Mas lembro, à luz do quadro geral em que nos movemos, o que escreveu Peter Sloterdijk no seu ensaio “Os Novos Frutos da Ira: Pós-Comunismo, Neoliberalismo, Islamismo”, outra lição que não podemos esquecer e que diz respeito ao fascínio que o fanatismo islamico exerce sobre os mais jovens. Avança Sloterdijk três razões para o crescente número de adeptos deste extremismo: i) o islamismo apresenta uma “dinâmica missionária contagiante que lhe dá condições para constituir um colectivo maioritariamente formado por neoconvertidos”; ii) o fundamentalismo oferece “uma visão do mundo centrada na luta”, simplificando a dialéctica da cultura humana, na medida em que para estes criminosos a missão é vencer o inimigo (o Ocidente laico, cristão, capitalista) e reconstruir um emirado universal global; iii) o “dinamismo demográfico do seu campo de recrutamento”, ou seja, a base de agitação e manipulação em que actua. Diz Sloterdijk: “como os movimentos totalitários do século XX que o precederam, ele é essencialmente um movimento de juventude, mais exactamente um movimento de homens jovens [...] desempregados, sem família e sem perspectivas sociais, entre os 15 e os 29 anos [...]” (in O Estado do Mundo, Temas e Debates / Fundação Calouste Gulbenkian, Lx, 2006, p. 216.).

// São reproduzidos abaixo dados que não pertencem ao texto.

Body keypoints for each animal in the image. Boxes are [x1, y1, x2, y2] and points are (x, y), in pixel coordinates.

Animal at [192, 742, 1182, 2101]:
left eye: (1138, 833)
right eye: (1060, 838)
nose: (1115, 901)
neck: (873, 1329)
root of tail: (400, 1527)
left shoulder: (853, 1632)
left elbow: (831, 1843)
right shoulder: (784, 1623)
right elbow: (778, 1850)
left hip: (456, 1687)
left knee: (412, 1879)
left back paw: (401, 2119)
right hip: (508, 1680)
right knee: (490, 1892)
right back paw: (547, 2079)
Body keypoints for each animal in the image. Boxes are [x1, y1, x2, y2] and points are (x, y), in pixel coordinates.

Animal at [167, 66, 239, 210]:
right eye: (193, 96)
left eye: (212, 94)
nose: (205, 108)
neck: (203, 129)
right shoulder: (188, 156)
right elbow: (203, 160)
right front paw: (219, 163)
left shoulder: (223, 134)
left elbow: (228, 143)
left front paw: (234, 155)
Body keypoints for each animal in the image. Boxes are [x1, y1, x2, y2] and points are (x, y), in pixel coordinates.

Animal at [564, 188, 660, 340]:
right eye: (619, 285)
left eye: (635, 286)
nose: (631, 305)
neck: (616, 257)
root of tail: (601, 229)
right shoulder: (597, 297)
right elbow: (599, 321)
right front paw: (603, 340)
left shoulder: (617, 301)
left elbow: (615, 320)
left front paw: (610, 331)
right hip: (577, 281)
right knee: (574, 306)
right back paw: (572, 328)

Eis o perigo real: até meados deste século o Daesh poderá “captar uma reserva de 200 ou 300 milhões de jovens que, provavelmente, só terão como horizonte de sentido” o auto-aniquilamento camuflado de “significado político-religioso”. Urge dar aos jovens um outro sentido existencial, uma Europa lúcida e não alienada. Tal desiderato tem de passar pela escola e pela educação humanista.